The first builder, known as the Architect, was a master of foundations. "Nothing matters if this place does not endure," she declared. Her every thought was of survival. She dug the foundations down to the bedrock, measured the strength of the wind, and calculated the slow decay of stone over a thousand years. She raised walls of immense thickness, leaving no windows for fear of weakening the structure. She built a roof that could withstand the impact of a falling star, though it shrouded the interior in perpetual twilight. Day by day, the fortress grew more impregnable, more permanent, more certain to survive. But inside, it was barren and cold.
The second builder, the Gardener, watched with a growing sense of unease. "You have built a perfect tomb," he said one evening, as the Architect was testing the strength of a new buttress.

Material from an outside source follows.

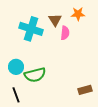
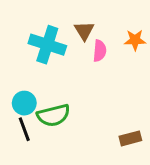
orange star: (78, 14) -> (135, 40), moved
black line: (16, 95) -> (24, 129), moved

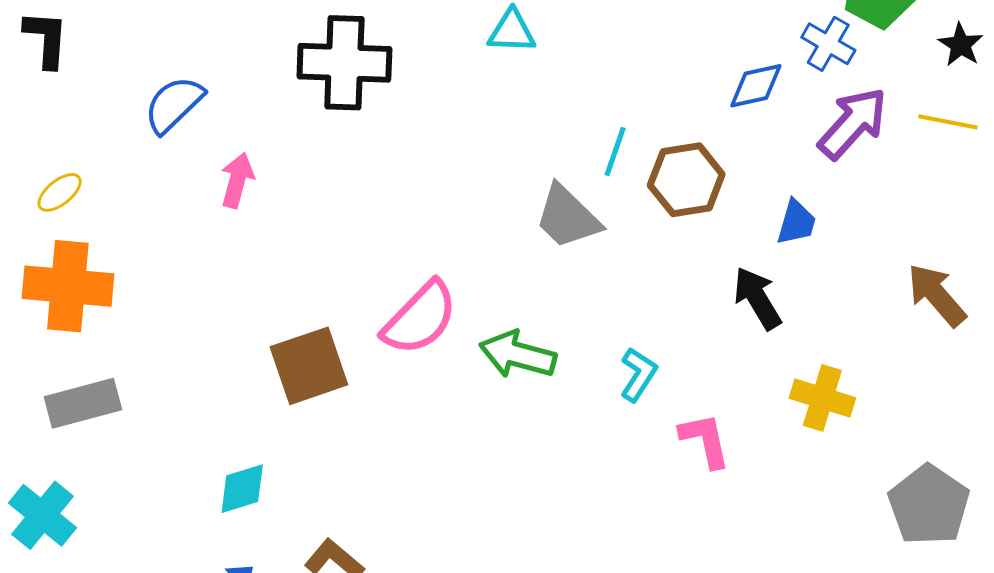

"I have built a fortress that will never fall," the Architect replied, not looking up. "It is a guarantee against the storm and the void. Is that not the greatest gift we can give the future?"
"An empty guarantee," said the Gardener. He held up a handful of seeds. "The future is not a state of non-destruction; it is a state of being. It is meant to be lived. There must be light for art, soil for food, space for joy. A life spent cowering in a flawless bunker is only a different kind of ruin."
The Architect paused. "Your gardens would be trampled by invaders. Your art would be washed away by the first flood. Your joy would be silenced by the first tremor. Your 'flourishing' is a fragile luxury. I am dealing with the bedrock of reality: existence or non-existence."
"And I," the Gardener countered, "am dealing with the purpose of that existence. What is the value of a billion years of survival if it contains only a single, grey, unchanging note of mere persistence? We were given stone, but also seed. We were given time, but also light. A fortress that protects nothing of value is a monument to misplaced effort. A garden with no walls is a tragedy of misplaced hope."
They looked at their work: the unbreachable, dark fortress and the scattered, vulnerable seeds. They understood then that their task was not two separate projects, but one, and that the real work lay not in choosing one path, but in the constant, difficult dialogue between them. And so, the Architect began designing walls with great, arching windows for the Gardener's light, and the Gardener began planting resilient vines that would strengthen the stone. Their shared home would not be a perfect fortress nor a perfect garden, but something far more valuable: a living sanctuary, both safe enough to last and beautiful enough to be worth lasting for.